I think you'd be surprised by what's possible on mobile chips these days. They aren't going to be running the 70B model at useable speeds, but I think with enough optimization it should be possible to run the 7B and 13B models on device interactively. With quantization you can fit those models in less than 8GB of RAM.
The rate of token output is bottlenecked by the time it takes to transfer the model between RAM and CPU. Not the time it takes to do the multiplication operations. If you have the latest and greatest mobile phone and 8GB (or 12GB) of LPDDR5 on a Snapdragon 8 Gen 2 you still only have 8.5 Gbps memory bandwith (max, less in actual phones running it at slower speeds). That's 1 GB/s. So if your model is a 4 bit 7B parameter model that's 4GB in size that means it'll take at least 4 seconds per token generated. That is SLOW.

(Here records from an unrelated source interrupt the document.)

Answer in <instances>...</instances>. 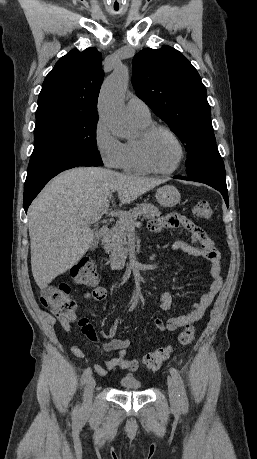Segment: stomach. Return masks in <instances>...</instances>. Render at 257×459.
I'll use <instances>...</instances> for the list:
<instances>
[{"label":"stomach","instance_id":"0dacf381","mask_svg":"<svg viewBox=\"0 0 257 459\" xmlns=\"http://www.w3.org/2000/svg\"><path fill=\"white\" fill-rule=\"evenodd\" d=\"M156 199L164 207H174L180 202L181 196L176 187L165 185L157 189Z\"/></svg>","mask_w":257,"mask_h":459}]
</instances>
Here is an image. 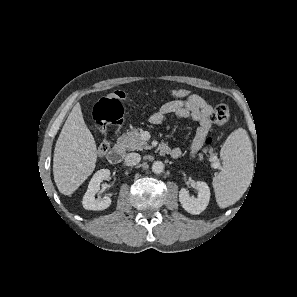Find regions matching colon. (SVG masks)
Returning a JSON list of instances; mask_svg holds the SVG:
<instances>
[{
  "instance_id": "5ec220e1",
  "label": "colon",
  "mask_w": 297,
  "mask_h": 297,
  "mask_svg": "<svg viewBox=\"0 0 297 297\" xmlns=\"http://www.w3.org/2000/svg\"><path fill=\"white\" fill-rule=\"evenodd\" d=\"M191 94L189 89H175L171 96L175 99H185ZM127 100L126 95L121 91H115L110 95L101 98L94 107V118L98 130L103 135V139L98 147L99 156H104L111 147L107 135L114 132L123 120L122 101ZM230 110L225 104H218L211 115V120L216 125H225L230 120ZM211 140H208L209 144Z\"/></svg>"
}]
</instances>
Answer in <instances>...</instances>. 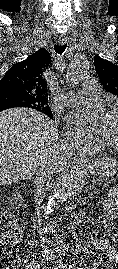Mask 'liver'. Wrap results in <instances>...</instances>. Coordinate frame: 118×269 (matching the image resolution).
Here are the masks:
<instances>
[{"label": "liver", "mask_w": 118, "mask_h": 269, "mask_svg": "<svg viewBox=\"0 0 118 269\" xmlns=\"http://www.w3.org/2000/svg\"><path fill=\"white\" fill-rule=\"evenodd\" d=\"M57 140L56 124L41 112L28 108L0 112V185L31 178L53 155ZM57 156L63 167L66 161L60 149Z\"/></svg>", "instance_id": "6515ba94"}]
</instances>
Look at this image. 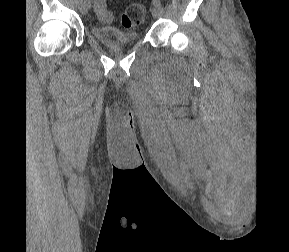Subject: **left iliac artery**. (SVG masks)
Masks as SVG:
<instances>
[{
  "instance_id": "44dca946",
  "label": "left iliac artery",
  "mask_w": 289,
  "mask_h": 252,
  "mask_svg": "<svg viewBox=\"0 0 289 252\" xmlns=\"http://www.w3.org/2000/svg\"><path fill=\"white\" fill-rule=\"evenodd\" d=\"M153 5L161 6L160 0H152Z\"/></svg>"
}]
</instances>
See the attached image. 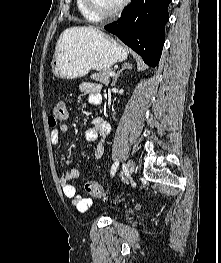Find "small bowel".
<instances>
[{
    "instance_id": "c3829d8e",
    "label": "small bowel",
    "mask_w": 221,
    "mask_h": 263,
    "mask_svg": "<svg viewBox=\"0 0 221 263\" xmlns=\"http://www.w3.org/2000/svg\"><path fill=\"white\" fill-rule=\"evenodd\" d=\"M79 90L88 95L90 104L99 105L102 101L101 85L94 82H84L79 85ZM69 131L67 124H61L53 128L51 139L53 144H58L60 134H65ZM110 131L109 123L101 117L94 118L91 126L86 131V139L89 142H96L94 153L96 157L103 154V139ZM69 163V162H67ZM80 177V171L76 167H70L69 170L60 178L59 183L62 188L63 194L66 198L70 199L71 204L80 211L86 210L91 204L90 198L82 197L77 193L76 188L70 184V181Z\"/></svg>"
}]
</instances>
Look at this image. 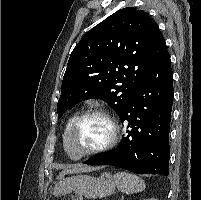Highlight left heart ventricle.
<instances>
[{"label":"left heart ventricle","instance_id":"left-heart-ventricle-1","mask_svg":"<svg viewBox=\"0 0 201 200\" xmlns=\"http://www.w3.org/2000/svg\"><path fill=\"white\" fill-rule=\"evenodd\" d=\"M110 127L101 117L92 116L82 120L71 137V146L75 154L103 145L109 138Z\"/></svg>","mask_w":201,"mask_h":200}]
</instances>
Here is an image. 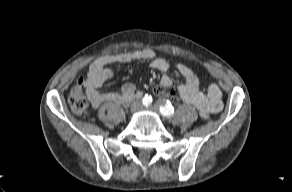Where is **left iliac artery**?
Listing matches in <instances>:
<instances>
[{
    "instance_id": "left-iliac-artery-1",
    "label": "left iliac artery",
    "mask_w": 292,
    "mask_h": 192,
    "mask_svg": "<svg viewBox=\"0 0 292 192\" xmlns=\"http://www.w3.org/2000/svg\"><path fill=\"white\" fill-rule=\"evenodd\" d=\"M160 113L165 117H170L174 114V108L170 102H166L164 105L159 107Z\"/></svg>"
}]
</instances>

It doesn't matter that the Snapdragon 8 gen 2 has "AI" tensor cores or any of that. Memory bandwidth is the bottleneck for LLM. Phones have never needed HPC-like memory bandwidth and they don't have it. If Qualcomm is actually addressing this issue that'd be amazing. But I highly doubt it. Memory bandwidth costs $$$, massive power use, and volume/space not available in the form factor.
Do you know of a smartphone that has more than 1GB/s of memory bandwidth? If so I will be surprised. Otherwise I think it is you who will be surprised how specialized their compute is and how slow they are in many general purpose computing tasks (like transferring data from RAM).